One last thing: The GTX 980 is quiet. When I used MSI Afterburner to manually dial the fan up to 100%, it was easily audible through my case, which doesn't have any soundproofing. Still, it was only the volume of, say, a desk fan on a low setting. I didn't do a formal decibel test, but at max speed the GTX 980's fan was far quieter than my Radeon 7950's fan at a heavy load, which usually runs it to only 60% or so of full speed. The R9 290X's fan at 100% speed is also far louder than the GTX 980's.
In normal usage, though, you'll never see the most GPU fans dial up to 100%. Rome 2: Total War's benchmark only had the 980's fan spinning at about 45% speed, and it was inaudible through my case at that speed. Even with two cards being benchmarked in SLI in Maximum PC's lab, with the side panel of the testing rig removed, we couldn't hear the fans. This is not a card that will bother you while you play games.
Based on our benchmarking results, the GTX 980 is a better deal in every way than the GTX 780 and 780 Ti were at launch, at $650 and $700. Nvidia has been calling it a successor to the 680, and at $550 / £429, I think that's a fair claim. If you like to buy a top-of-the-line card every 3-4 years, this is the one you've been waiting for. If you're already on a 700 series card or AMD equivalent, however, you're only going to see modest performance improvements which aren't worth spending $550 / £429 on.
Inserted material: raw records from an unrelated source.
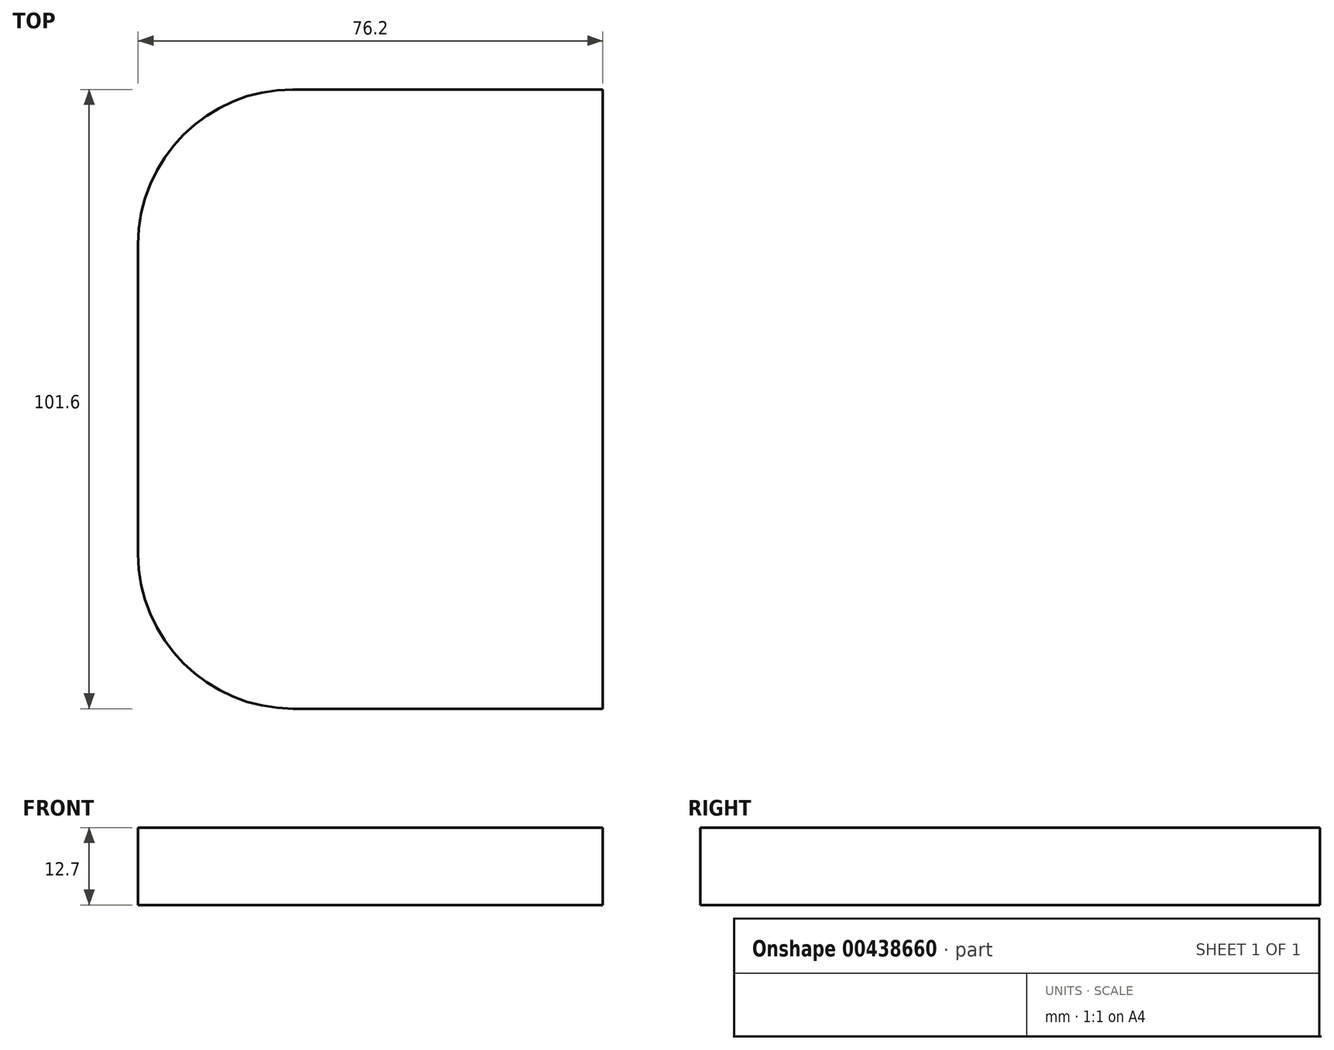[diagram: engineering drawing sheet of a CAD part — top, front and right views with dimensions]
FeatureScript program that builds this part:
annotation { "Feature Type Name" : "Feature", "Feature Type Description" : "" }
export const myFeature = defineFeature(function(context is Context, id is Id, definition is map)
    precondition{}
    {
        {
            var Q0;
            Q0=qCreatedBy(makeId("Top.planeOp"),FACE);
            var sketch = newSketch(context, id + "F0", { "sketchPlane" : qUnion([Q0])});
            skLineSegment(sketch, "E0.bottom", {"start": v(0, 0) * mm, "end": v(76.2, 0) * mm});
            skLineSegment(sketch, "E0.top", {"start": v(0, -101.6) * mm, "end": v(76.2, -101.6) * mm});
            skLineSegment(sketch, "E0.left", {"start": v(0, 0) * mm, "end": v(0, -101.6) * mm});
            skLineSegment(sketch, "E0.right", {"start": v(76.2, 0) * mm, "end": v(76.2, -101.6) * mm});
            skSolve(sketch);
        }
        {
            var Q0;
            Q0=makeQuery(id+"F0.imprint","IMPRINT",FACE,{"disambiguationData":[TD([[makeQuery(id+"F0.imprint","IMPRINT",EDGE,{"derivedFrom":sQuery(id+"F0.wireOp",EDGE,"E0.bottom")}),-1.0]])]});
            extrude(context, id + "F1", {"entities" : qUnion([Q0]), "oppositeDirection" : true, "depth" : 12.7 * mm});
        }
        {
            var Q0;
            Q0=makeQuery(id+"F1.opExtrude","SWEPT_EDGE",EDGE,{"disambiguationData":[OSD([sQuery(id+"F0.wireOp",EDGE,"E0.bottom"),sQuery(id+"F0.wireOp",EDGE,"E0.left")])]});
            var Q1;
            Q1=makeQuery(id+"F1.opExtrude","SWEPT_EDGE",EDGE,{"disambiguationData":[OSD([sQuery(id+"F0.wireOp",EDGE,"E0.top"),sQuery(id+"F0.wireOp",EDGE,"E0.left")])]});
            fillet(context, id + "F2", {"entities" : qUnion([Q0, Q1]), "radius" : 25.4 * mm, "tangentPropagation" : true, "allowEdgeOverflow" : false});
        }
        {
            var Q0;
            Q0=makeQuery(id+"F0.imprint","IMPRINT",FACE,{"disambiguationData":[TD([[makeQuery(id+"F0.imprint","IMPRINT",EDGE,{"derivedFrom":sQuery(id+"F0.wireOp",EDGE,"E0.bottom")}),-1.0]])]});
            cPlane(context, id + "F3", {"entities" : qUnion([Q0]), "cplaneType" : CPlaneType.OFFSET, "offset" : 0 * mm, "oppositeDirection" : true, "width" : 152.4 * mm, "height" : 152.4 * mm});
        }
    });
All the new features Nvidia is supporting with this architecture, most notably MFAA, Voxel Global Illumination, and DX12, which I covered in detail here, are going to pay off in 2015 and 2016 games. Maxwell is such a big deal for Nvidia, the GTX 780 Ti, 780 and 770 are all being discontinued right now. Nvidia clearly wants to push support of its new technologies and get as many people as possible on Maxwell.